- Вера, помнишь, как мама нам говорила: «Доченьки, синие оченьки»? Усадит нас утром за стол, наливает чай со сливками, а потом вдруг глянет и ахнет: «Вера, Тася, да какие же у вас голубые глаза!… Доченьки, синие оченьки!» - Тася обращалась к сестре, будто хотела с ее помощью облегчить пугающее, предстоящее ей свидание, и Коробейников в зеркало видел, какое у нее напряженное, боящееся лицо.
- Она тебя больше любила. Считала тебя красавицей, - отзывалась тетя Вера, спокойная и задумчивая, не помогая сестре в ее переживаниях,
- Помню, как она подарила мне плетеную корзиночку и в ней игрушечный детский сервиз. Чашечки, чайник, кофейник, чудесные фарфоровые тарелочки. Мы с тобой любили играть в «именитых гостей». Ты случайно разбила кофейник, и мне так было жалко.
- Последний раз видела эту корзиночку с остатками сервиза, когда приходили меня арестовывать. При обыске перевернули весь дом и откуда-то, с антресолей, достали этот сервиз. Больше его не видала.

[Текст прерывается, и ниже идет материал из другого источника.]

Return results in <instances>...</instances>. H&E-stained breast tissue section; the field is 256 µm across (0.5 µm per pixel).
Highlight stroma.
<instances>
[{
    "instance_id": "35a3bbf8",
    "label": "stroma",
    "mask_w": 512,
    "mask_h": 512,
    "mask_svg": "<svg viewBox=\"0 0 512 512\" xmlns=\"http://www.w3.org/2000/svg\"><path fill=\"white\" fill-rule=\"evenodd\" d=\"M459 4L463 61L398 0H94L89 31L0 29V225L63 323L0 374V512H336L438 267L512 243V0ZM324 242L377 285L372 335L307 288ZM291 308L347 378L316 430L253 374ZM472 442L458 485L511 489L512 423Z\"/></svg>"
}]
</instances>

- Все эти годы, каждый вечер, я молилась за вас. Начинала молитву с мамы. Просила у Господа продлить ей годы и всегда боялась, что молитва моя напрасна, что ее нет в живых.
- Мама рассказывала, что в Ленинграде, во время блокады, когда она умирала от истощения, в голодном бреду ей привиделась ты, подносящая буханку хлеба.
- Вот видишь, - оживилась Тася, - может, это и был хлеб духовный, моя молитва. Она и спасла ей жизнь.
- Не знаю, - сухо ответила Вера. - Жизнь маме и многим другим ленинградцам спасла Красная Армия, которая прорвала блокаду и разгромила немцев.
И они замолкали, в отчуждении друг к другу, не умея объединиться в своих чувствах к покойной матери.
Ваганьковское кладбище - огромное, из ветвей и сучьев, воронье гнездо. Медленные трамваи вдоль изгороди, у которой торгуют бумажными, ярко-химическими цветами. Окруженная голыми деревьями грязно-желтая церковь. Мокрые дорожки, уходящие в железные заросли могильных оград. Вороны в низком ветреном небе, из которого с короткими всхлипами брызгает дождь. Могилы, тесные и колючие, будто смели их граблями в неопрятные рыхлые ворохи, из которых торчат кресты, мраморные и бетонные плиты, пирамидки со звездами, смотрят выведенные на камне лица, остановившиеся, изумленные, как беззвучный крик. Имена, под каждым из которых два четырехзначных числа, разделенных аккуратной черточкой. Купцы, мещане, статский советник, какой-то попечитель гимназий под мраморным черным крестом, с поминальной строчкой псалма. Московские обыватели, советские служащие, офицеры и герои войны под бетоном, гранитом, с трогательными словами прощания, с букетиком в пол-литровой стеклянной банке. Ограда из нержавеющей стали - последний приют конструктора самолетов. Ступенчатый красный гранит, напоминающий мавзолей, с печальным еврейским лицом - почивший директор гастронома. Кладбище казалось огромным вольером, куда были пойманы черные, с изогнутыми вершинами деревья, у подножья которых тускло серебрился металл, пестрели ядовито-бумажные, проволочные веночки, лежала неубранная сырая листва, двигались редкие молчаливые люди. Были готовы остановиться, вытянуться вверх, в дождливое небо, превратиться в черные деревья, в бетонные пирамидки, и жестяные красные звезды, и четырехзначные числа, между которых, по тоненькой жердочке проскользнула человеческая жизнь.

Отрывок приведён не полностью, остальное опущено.